至于出门安抚虫族?
可笑,他实在不懂这有什么好安抚的。
他的精神力不管是减弱还是增强,都是自己的事,跟外面那群虫族有什么关系?
因为这个原因而暴动,那些虫族未免太无聊了吧。
碍于迟音正坐在一旁看着,虫母强忍住怒火,决定给门外的虫族一个活着的机会,恩赏道:
“我没事,不要再来打扰我们了!”
“王,求您了。”门外的虫族听到虫母说话了,更是激动得不依不饶,匍匐在地,不停磕头祈求:
“不止是我,泽维尔他们也很担心您被人类蛊惑,求您出门露个脸吧,只要确定您没事,事后您想要怎么惩戒我们都行。

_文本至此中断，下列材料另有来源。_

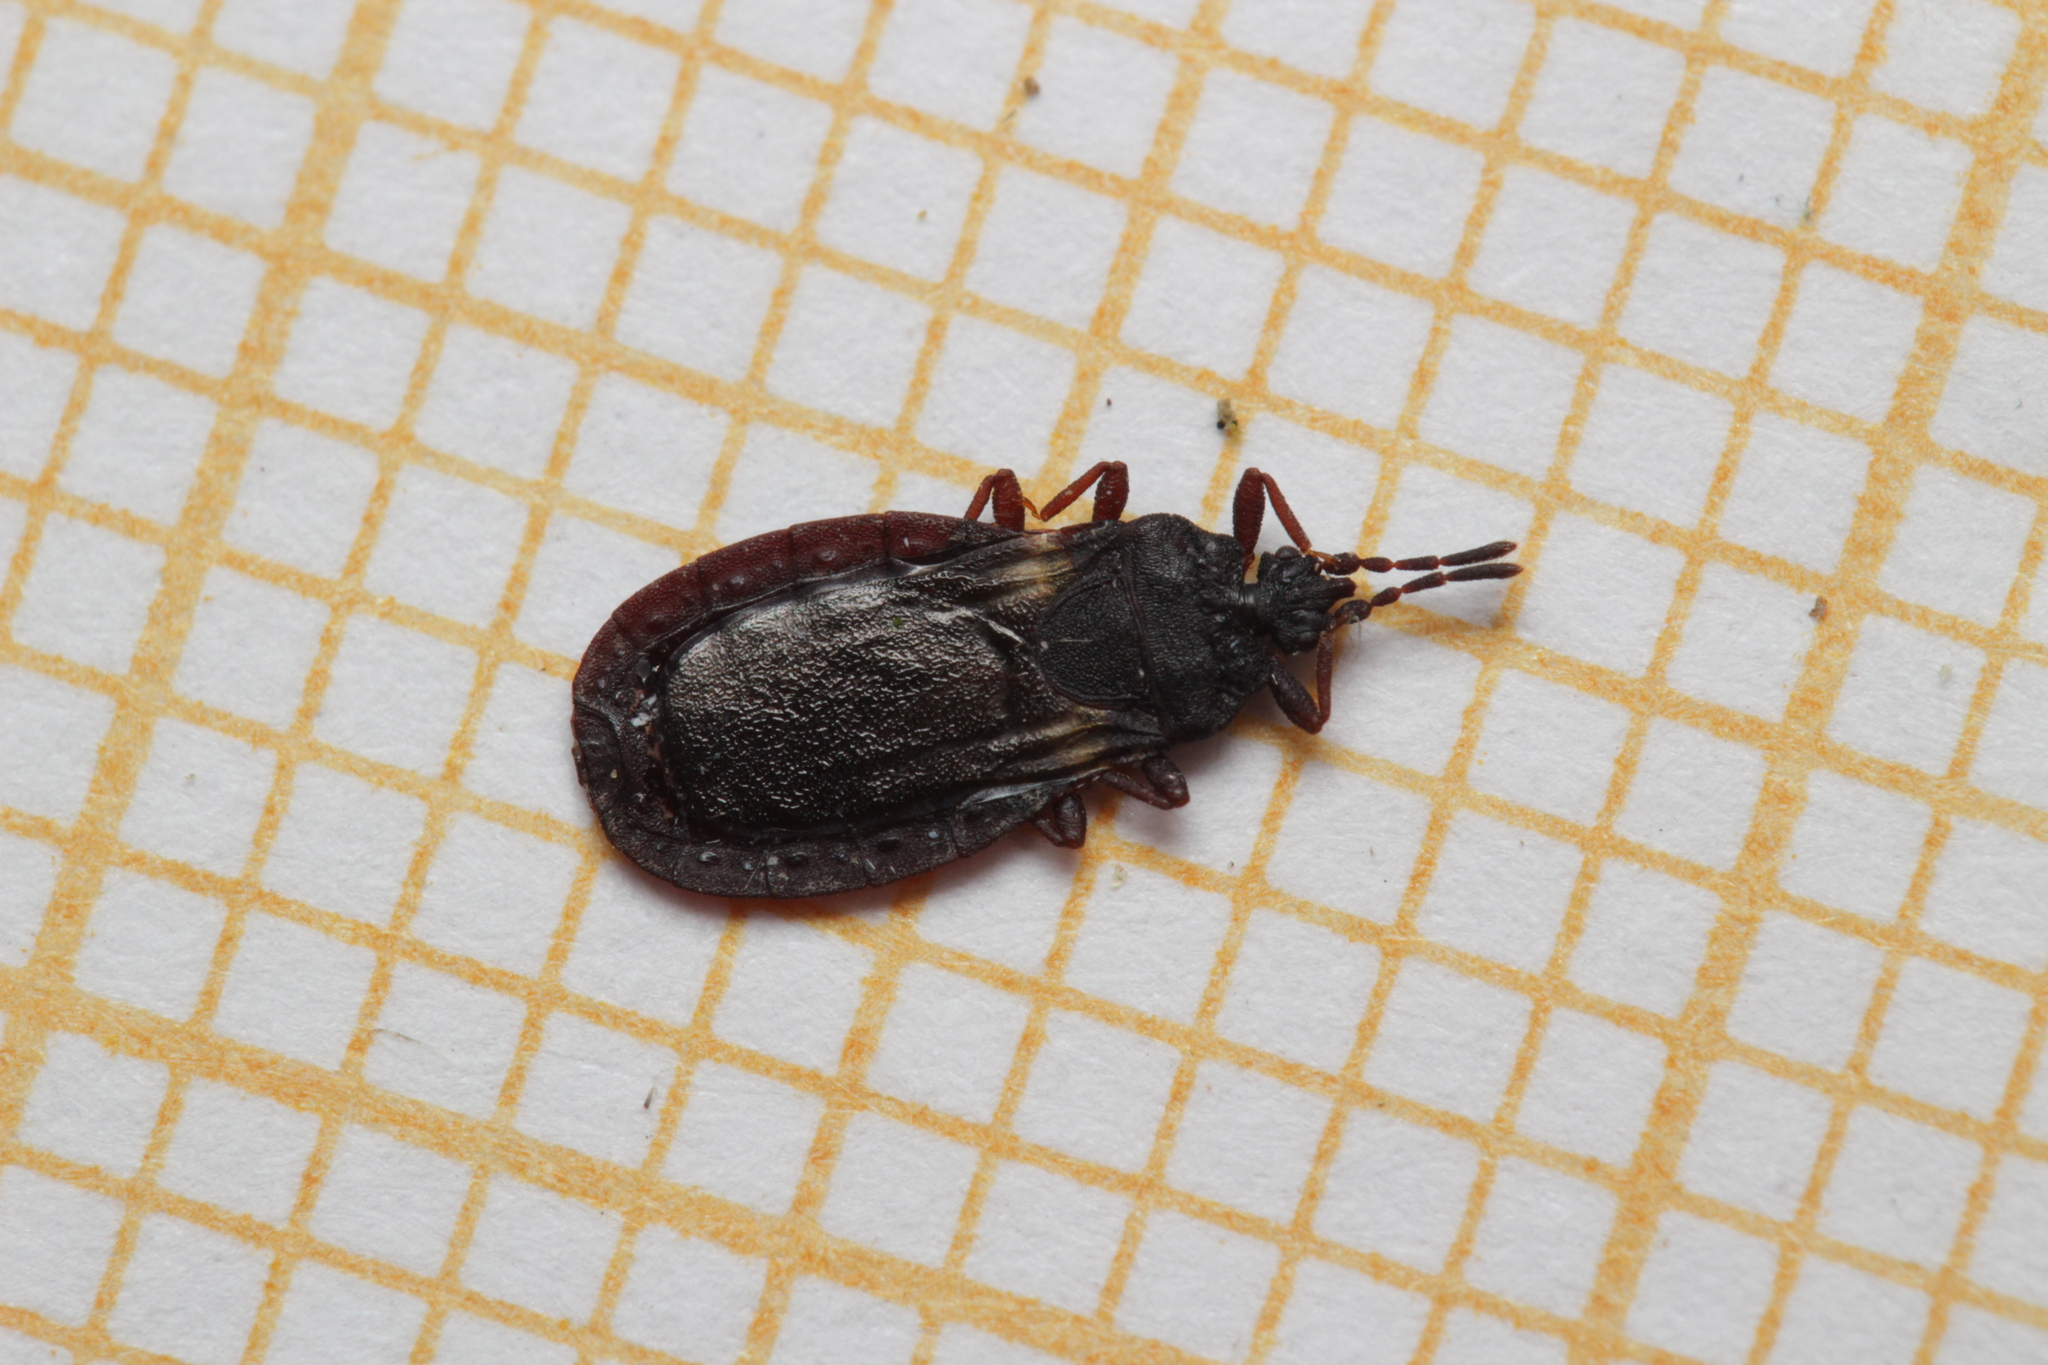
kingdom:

”
门外的跪地者是一位战功赫赫的高级虫族。
面对人类哨兵时,他的头颅总是高高昂起,倨傲得不可一世,万敌临阵也不会让他皱一下眉头。
可是在他尊贵的王面前,这位高级虫族却恨不得跪下亲吻虫母的脚尖,卑微得吓人。
这在阶级分明的虫族并不丢脸。
只要能让王多看他们一眼,没有虫族会拒绝这么做,他们甘之如饴。
因为虫母就是他们的神明。
等等!
“你刚才…说什么?”虫母一反常态地抬头,脸上伪装的柔弱有破碎的趋势。
那对湛绿色的眼眸中,冷意宛若择人而噬的森骨,扭曲而狰狞。
“你、说、蛊、惑?”
虫母歪着头,神情诡异,一个字一个字地念出这两个字,
语气冷得像冰碴。
这种带有贬低意味的词语,竟然敢用在迟音身上。